Ekrem İmamoğlu, seçim sonrası yaşanan süreci değerlendirdi. Sözcü’den Özlem Gürses’in sorularını yanıtladı. İmamoğlu, “Demokrasinin yok sayıldığı, ‘kazanana kadar seçim yapalım’ anlayışı ile Türkiye’ye büyük yaralar açarlar” açıklaması yaptı.
Yeniden seçim tartışmalarına ilişkin soyuya ise “Hazırlıklıyız tabii. Ama bunları düşünmek bile istemiyorum” diyerek yanıt verdi.
İmamoğlu’nun sorulara verdiği yanıtlaş şöyle:
“Bizi hiçbir eksiklikten vuramazlar”
YSK’nın son kararına rağmen hala vatandaşların çoğunda şu duygu var; “Bunlar bir iş çeviriyorlar.” Sizde de var mı bu his?
Hukukun ya da Türkiye’deki mevcut adalet düzeninin son kararına kadar bizim bir eksiğimiz olmaz, bizi hiçbir eksiklikten vuramazlar. Bu kadar net…
“Büyükçekmece’de seçmen yazdılar, sandık görevlisi FETÖ’cüydü, yok efendim bir stratejik akıl devreye girdi…” Bu cümleler kuruluyor şu anda…
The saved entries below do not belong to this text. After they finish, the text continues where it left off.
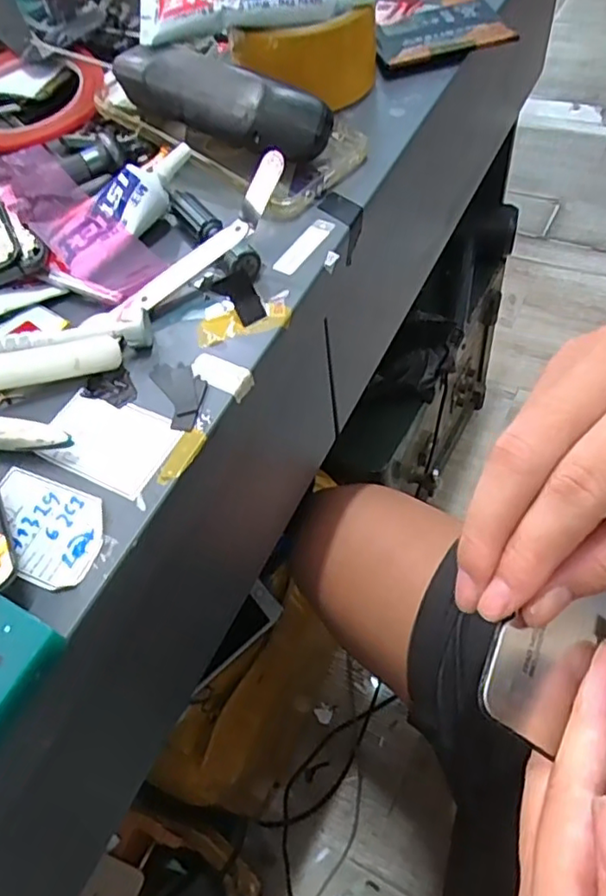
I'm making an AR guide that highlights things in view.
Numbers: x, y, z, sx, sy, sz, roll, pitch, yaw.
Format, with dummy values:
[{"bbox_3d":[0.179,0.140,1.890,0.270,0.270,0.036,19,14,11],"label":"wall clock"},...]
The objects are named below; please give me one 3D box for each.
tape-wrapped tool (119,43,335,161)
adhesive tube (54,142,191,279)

“Açmak istedikleri gedik onları yutar”
“Bizi hiç ilgilendirmez. Onu gitsinler o atamaları yapan devletin bakanlarına, valilerine, kaymakamlarına, kimse ilgilisi, yetkilisi, sorumlusu ona sorsunlar. İstihbaratın başında değiliz, hükümeti yöneten biz değiliz. Şu anda sadece “durumdan vazife çıkartıp” sözüm ona bir “gedik açma” çabası içindeler. Ama o açmak istedikleri gedik onları yutar. Biz 16 milyon vatansever vatandaşına inanmış ve onların katkılarıyla ayakta duruyoruz.”
“Yeniden seçim derlerse…”
Her senaryoya hazırlıklı mısınız? Mesela ‘Yeniden seçim’ derlerse…
“Hazırlıklıyız tabii. Ama bunları düşünmek bile istemiyorum. Biz burada toplumsal menfaatimizi, milli menfaatimizi düşünüyoruz. Konuştuğumuz her şeyin Türkiye’de açacağı yaraları uluslararası platformda tamir etmemiz çok güçleşir. Türkiye’nin 145 senelik bir demokrasi serüveni var, Tanzimat’tan bu yana… Böyle bir demokrasiyi yaşayan Türkiye, bir anda bunu yok sayıp akıl almaz kararlarla bütün emekleri heba edemez.”
“Kazanana kadar seçim yapalım” anlayışı
“Demokrasinin yok sayıldığı, “kazanana kadar seçim yapalım” anlayışı ile Türkiye’ye büyük yaralar açarlar. Benim savunduğum şey ‘Ekrem İmamoğlu seçimi kazansın’dan çok öte. Milli menfaatlerimizi, demokrasi sürecimizi koruma adına bir mücadeledir bu.”